Flat out, I asked people over Twitter. The overall message was extremely positive. No one suggested it was a bad idea. A few thought that some high volume servers are better served by physical boxes. Volume in this case could be read as high amounts of reads or high amount of writes, both were suggested as reasons to avoid virtualization. The cause for this is clear, from each individual; the number one problem was around I/O.

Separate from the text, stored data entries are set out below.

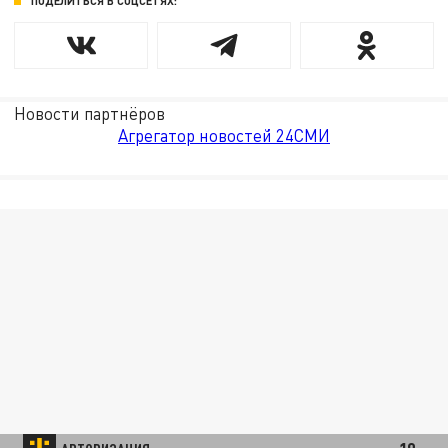
ПОДЕЛИТЬСЯ В СОЦСЕТЯХ:
Новости партнёров
Агрегатор новостей 24СМИ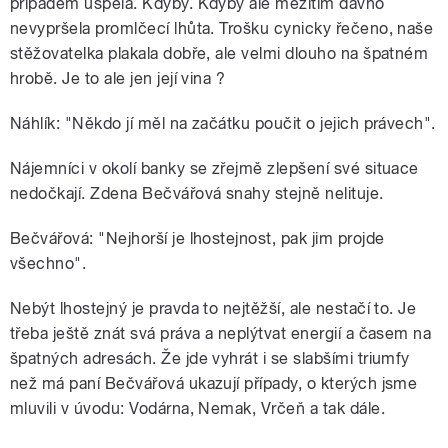
případem uspěla. Kdyby. Kdyby ale mezitím dávno
nevypršela promlčecí lhůta. Trošku cynicky řečeno, naše
stěžovatelka plakala dobře, ale velmi dlouho na špatném
hrobě. Je to ale jen její vina ?
Náhlík: "Někdo jí měl na začátku poučit o jejich právech".
Nájemníci v okolí banky se zřejmě zlepšení své situace
nedočkají. Zdena Bečvářová snahy stejně nelituje.
Bečvářová: "Nejhorší je lhostejnost, pak jim projde
všechno".
Nebýt lhostejný je pravda to nejtěžší, ale nestačí to. Je
třeba ještě znát svá práva a neplýtvat energií a časem na
špatných adresách. Že jde vyhrát i se slabšími triumfy
než má paní Bečvářová ukazují případy, o kterých jsme
mluvili v úvodu: Vodárna, Nemak, Vrčeň a tak dále.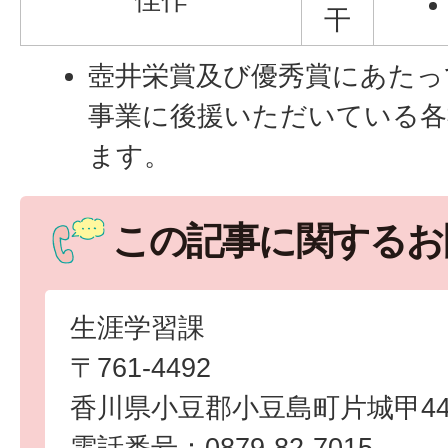
干
壺井栄賞及び優秀賞にあたっ
事業に後援いただいている各
ます。
この記事に関するお
生涯学習課
〒761-4492
香川県小豆郡小豆島町片城甲44
電話番号：0879-82-7015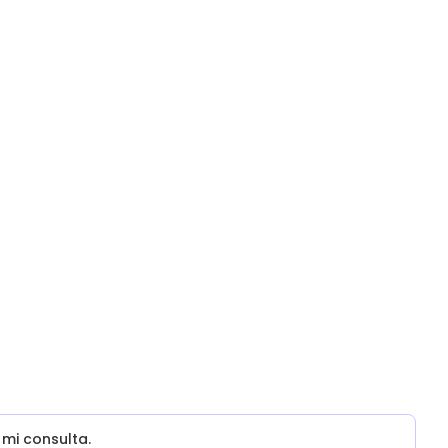
mi consulta.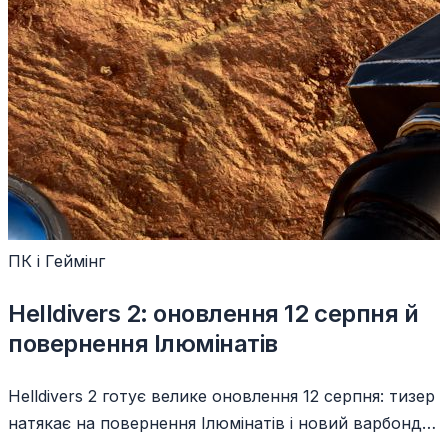
ПК і Геймінг
Helldivers 2: оновлення 12 серпня й
повернення Ілюмінатів
Helldivers 2 готує велике оновлення 12 серпня: тизер
натякає на повернення Ілюмінатів і новий варбонд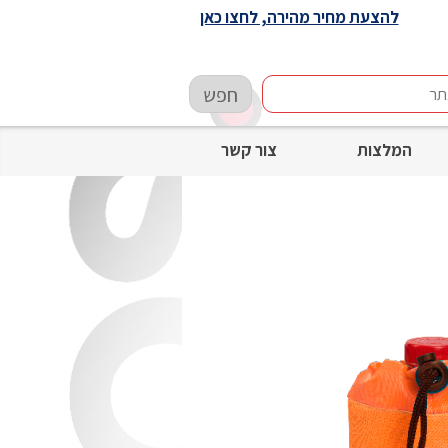
להצעת מחיר מהירה, לחצו כאן
חפש
המלצות
צור קשר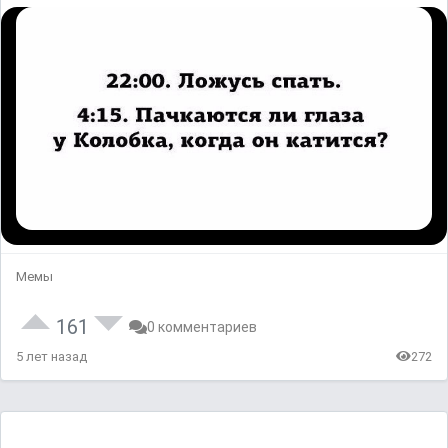
Мемы
161
0 комментариев
5 лет назад
272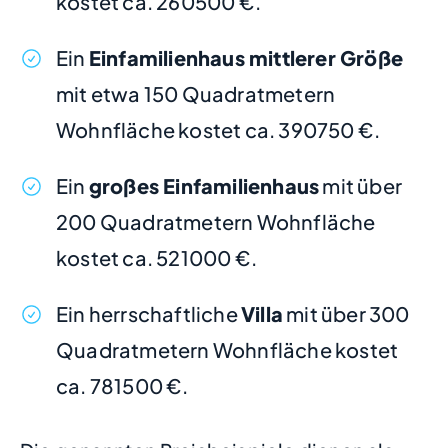
kostet ca. 260500 €.
Ein
Einfamilienhaus mittlerer Größe
mit etwa 150 Quadratmetern
Wohnfläche kostet ca. 390750 €.
Ein
großes Einfamilienhaus
mit über
200 Quadratmetern Wohnfläche
kostet ca. 521000 €.
Ein herrschaftliche
Villa
mit über 300
Quadratmetern Wohnfläche kostet
ca. 781500 €.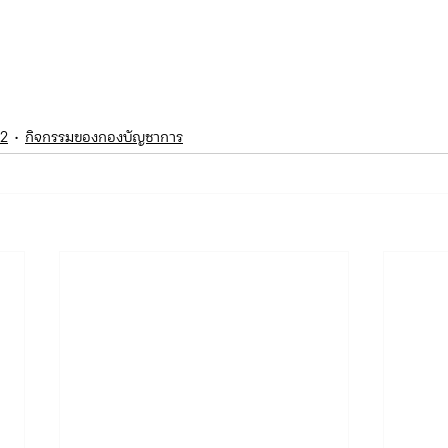
.2
กิจกรรมของกองบัญชาการ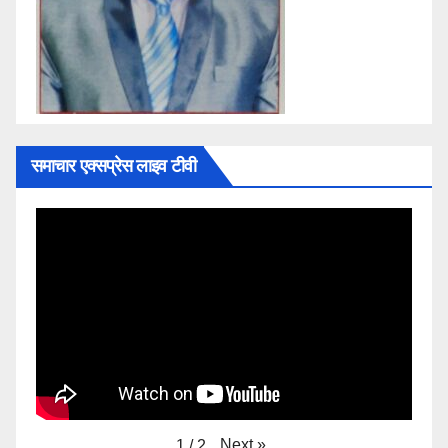
समाचार एक्सप्रेस लाइव टीवी
Next
»
1
/
2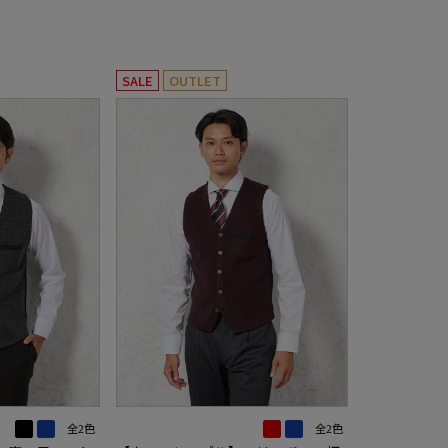
SALE
OUTLET
全2色
全2色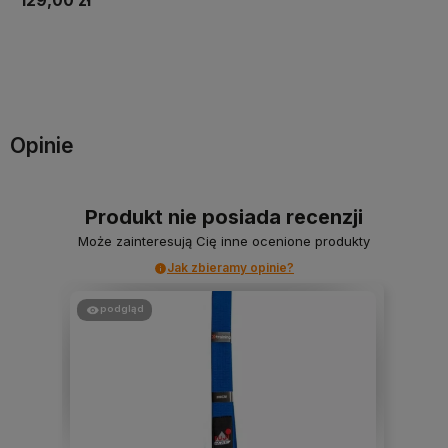
129,00 zł
Do koszyka
Opinie
Produkt nie posiada recenzji
Może zainteresują Cię inne ocenione produkty
Jak zbieramy opinie?
podgląd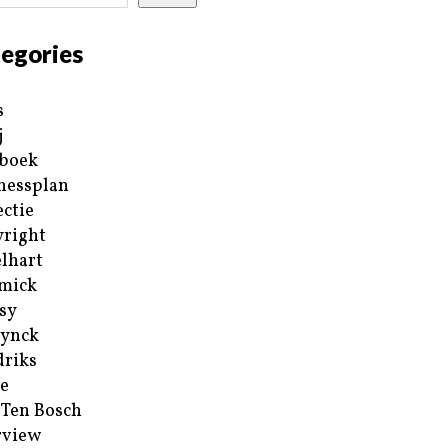
egories
s
j
boek
nessplan
ectie
right
lhart
mick
sy
ynck
riks
e
 Ten Bosch
rview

I put out a general call for information and received a pretty good set of responses. I’m not expert enough in all this technology to put together a single summary, so I’ll more or less present the information as it was presented to me. When all the information was bounding past, a few people asked me to aggregate it, so here it is.
What to watch for
According to Allen Kinsel (blog|twitter), a DBA for a multi-line insurance company who manages Oracle, Sybase and SQL Server and is very experienced with virtualization in support of all his products, I/O can be more than double from a virtual machine. With this in mind, Mr. Kinsel and Brent Ozar (blog|twitter), the second non-Microsoft employee to be certified as a SQL Server Certified Master (MCM) in North America (I think that’s the claim), both recommend avoiding the use of raw LUN’s unless you experience severe I/O binding issues. Brent and Allen both recommend you get limited VSphere access in order to closely monitor I/O through the VMWare interface because the normal I/O measurements would not be accurate (Allen suggests buying the VM admin some beer, probably excellent advice). Brent goes on to outline a few other specific points. Set the minimum memory reservation on the VM to avoid the balloon driver telling SQL it’s out of memory. Brent suggests that you use as few virtual CPUs as possible. If the physical box averages 25% CPU load across four physical cores, then only add 2 virtual cores. Brent also suggests using IOMeter or SQLIO to test the configuration. If you’re maxing at 100-125mb/sec then you’re looking at an I/O bottleneck and will need to make adjustments to the system. Brent says that with an fiber channel SAN such as we use that we should be fine with I/O as long as we’re not using physical boxes in active/active multipathing and that we have more than 2 HBAs per physical box.
- Disk I/O
- CPU Queuing on the host
- Memory over commit
- Disk I/O over commit
- CPU over commit
Several people, rather than send me stories, or in addition to the stories, simply pointed out documentation of which you should take advantage. First, and most important of these from the stand point of SQL Server and virtualization is that the Professionall Association of SQL Server users (PASS) has a special interest group dedicated to virtualization: http://virtualization.sqlpass.org
Disk Performance Information:
San Multipathing (introductory): http://www.brentozar.com/archive/2009/05/san-multipathing-part-1-waht-are-paths/
SAN Performance Tuning with SQLIO
Virtualization and SAN Basics
How Microsoft IT Reduces Operating Expenses using Virtualization http://blogs.msdn.com/b/nickmac/archive/2010/05/28/how-microsoft-it-reduces-operating-expenses-using-virtualization/
SQL Server Performance on Vmware vSphere: http://blogs.vmware.com/performance/2009/06/sql-server-performance-on-vspehere.html
That’s it. I won’t pretend that I understood everything. I’m passing it along in a semi-structured format as a public service. I also received some information from the MVP back channels, but I can’t publish that without permission. Suffice to say, while extremely useful, none of it changed the overall picture as represented by the information listed above.